The first thing that struck me was the level of Gods compassion and eagerness to turn away His wrath. This was not just a small city that stood on its own. This wasn’t even a massive city that stood on its own. This was the main hub of the only world superpower of its time but because of the repentance of Nineveh, God chose to delay His judgment on the nation of Assyria. We learn in Nahum that their repentance didn’t last long and that judgment still came to Nineveh. So why bother sending Jonah in the first place and not just execute judgment? In Jonah 4:11, God says, “and should I not have concern for the great city of Nineveh, in which there are more than 120,000 people who cannot tell their right hand from their left-and also many animals?” Yes, He cares about the animals too but that’s not the focus. Even though Nineveh reverted back to its wickedness and idolatry after a couple generations, we don’t know how many of those 120,000 of that first generation actually kept the faith. That’s what God was after, the people who didn’t  know any better. We live in a world today full of people who don’t know any better except to live wickedly just like they have been taught to do by the generations before them and so on. Do we have the same compassion toward them as God had toward the Ninevites?

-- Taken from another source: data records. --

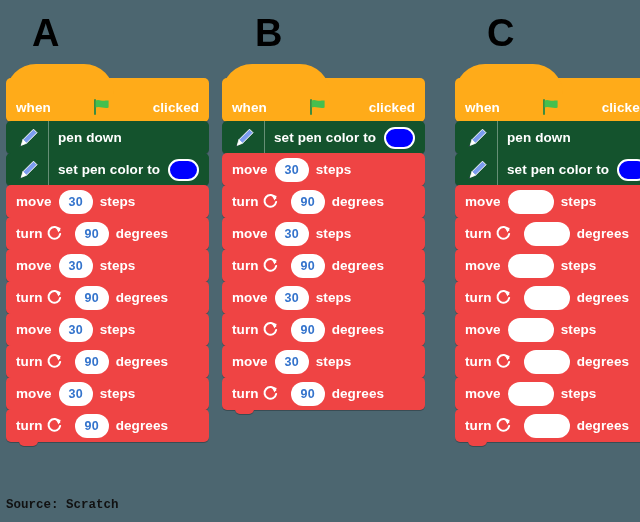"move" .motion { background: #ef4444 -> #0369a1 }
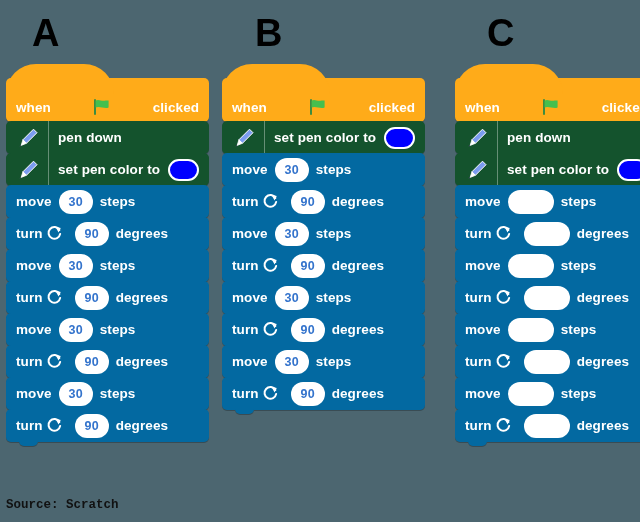"Source: Scratch" .source { font-family: Liberation Mono, monospace -> Liberation Serif, serif }
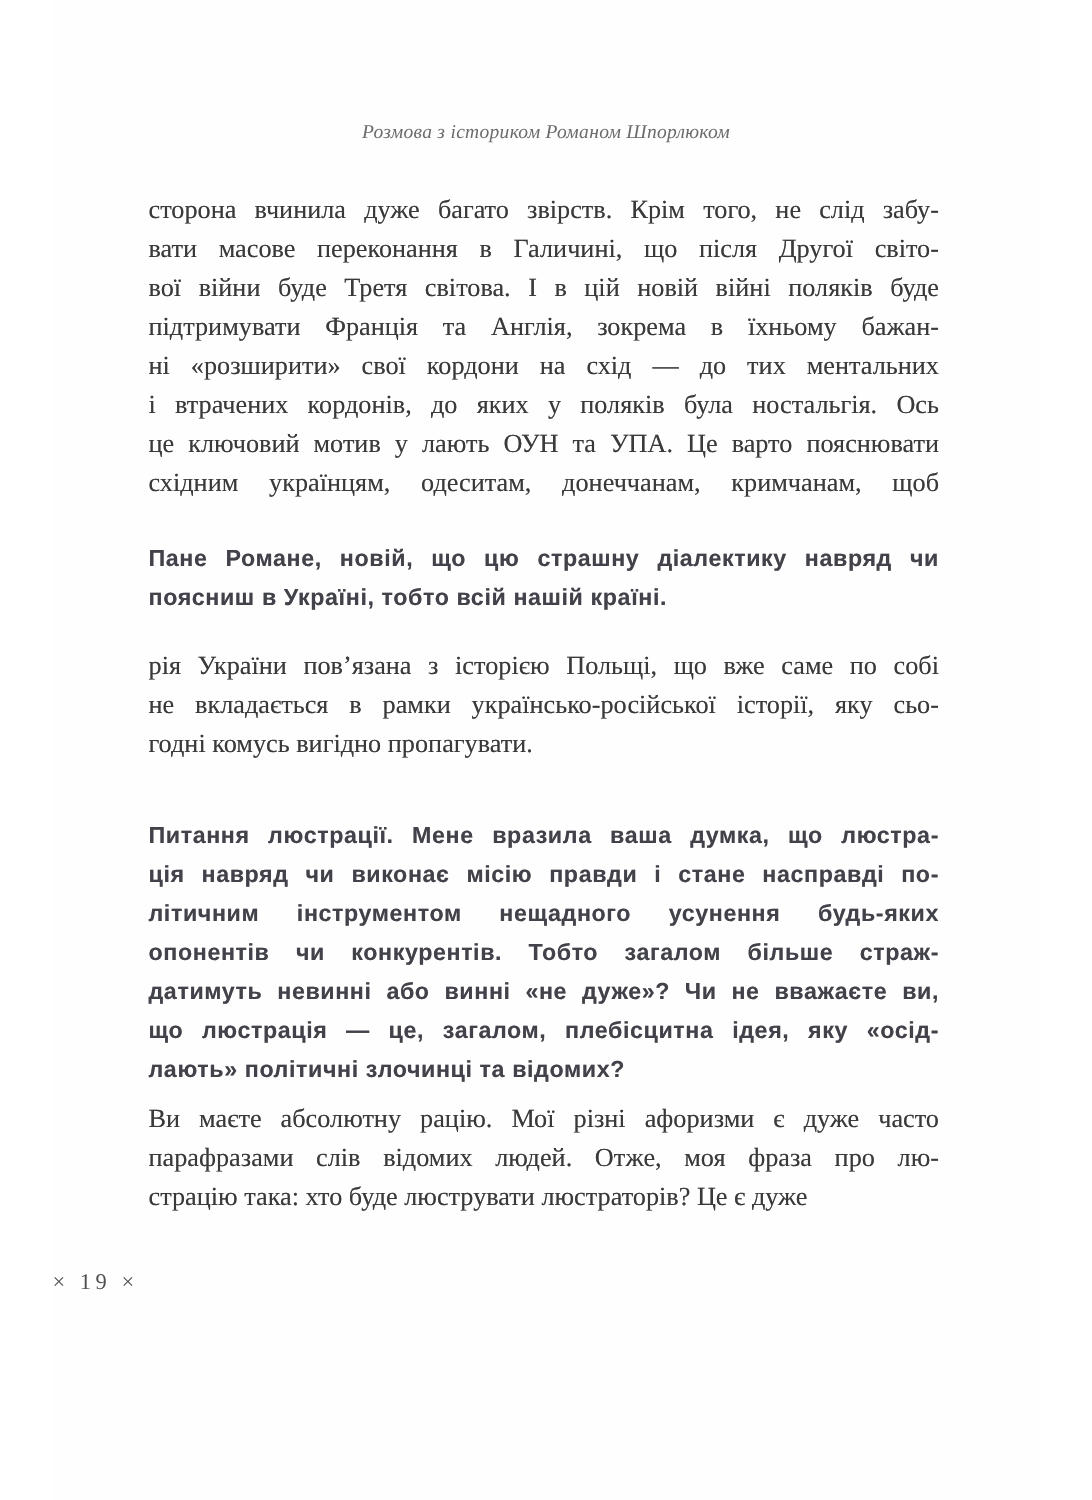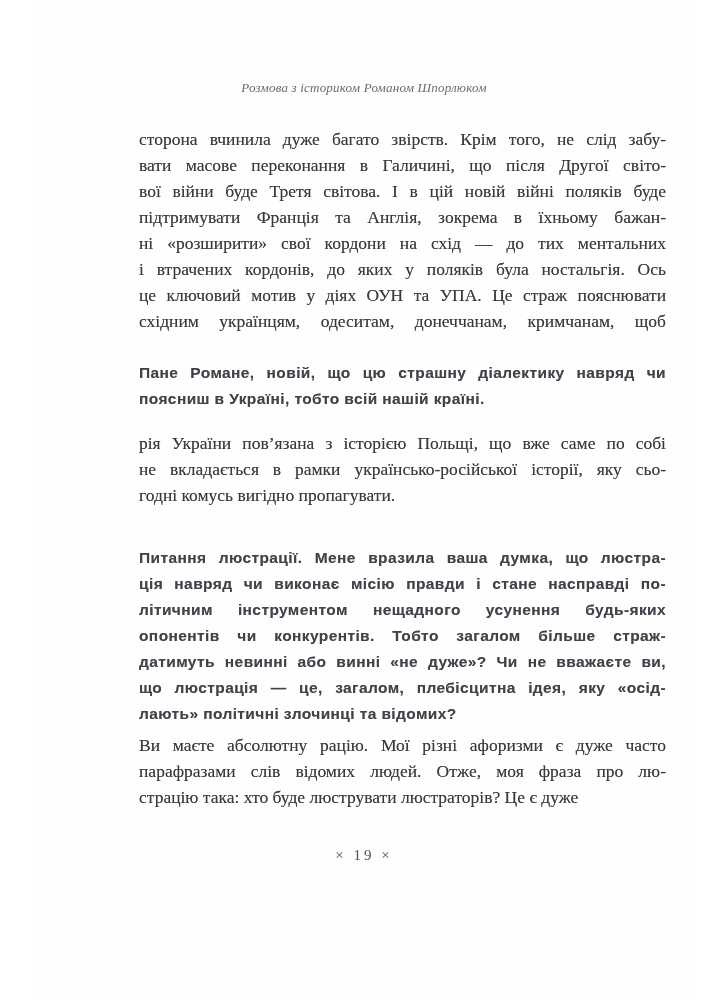"сторона вчинила дуже багато звірств." .content { margin-left: 104px -> 64px }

The second thing that struck me was something that I had to take some time to introspect and ponder. I believe that Jonah felt personally offended by the wickedness of Assyria and their responsibility for the captivity and dispersion of his own people and that is why he reacted so emotionally to Gods compassion toward the Ninevites. The Lord then asked me a question, “what do YOU do when someone who has hurt you, repents and finds me?” This could be anyone from an ex best friend, to someone who always rubbed you the wrong way, or even more fitting, someone who hurt someone you love? Do we meet their repentance with the same anger and skepticism Jonah did the Ninevites? Do we get frustrated when we start to see God blessing their life? Do we question the authenticity of their salvation because we don’t think they will keep the faith for long? Are we actually angry with God for accepting them? Shame on us for not rejoicing with them and offering prayer or encouragement if/when appropriate.

As we’ve seen, through a little bit of digging, there is much more to the story of Jonah than what is written. I find cultural context to be one of the best tools we can use to help us properly understand and interpret scripture. In closing, I want to ask the question, does your heart look more like Jonah’s or more like God’s? As you reflect, you may be shocked to realize just how much you can identify with Jonah. I know I did. 

Please feel free to comment any thoughts, questions, disagreements, or concerns. I love to dialogue. I pray you are blessed and brought into a deeper relationship with our Heavenly Father through this study. Shalom.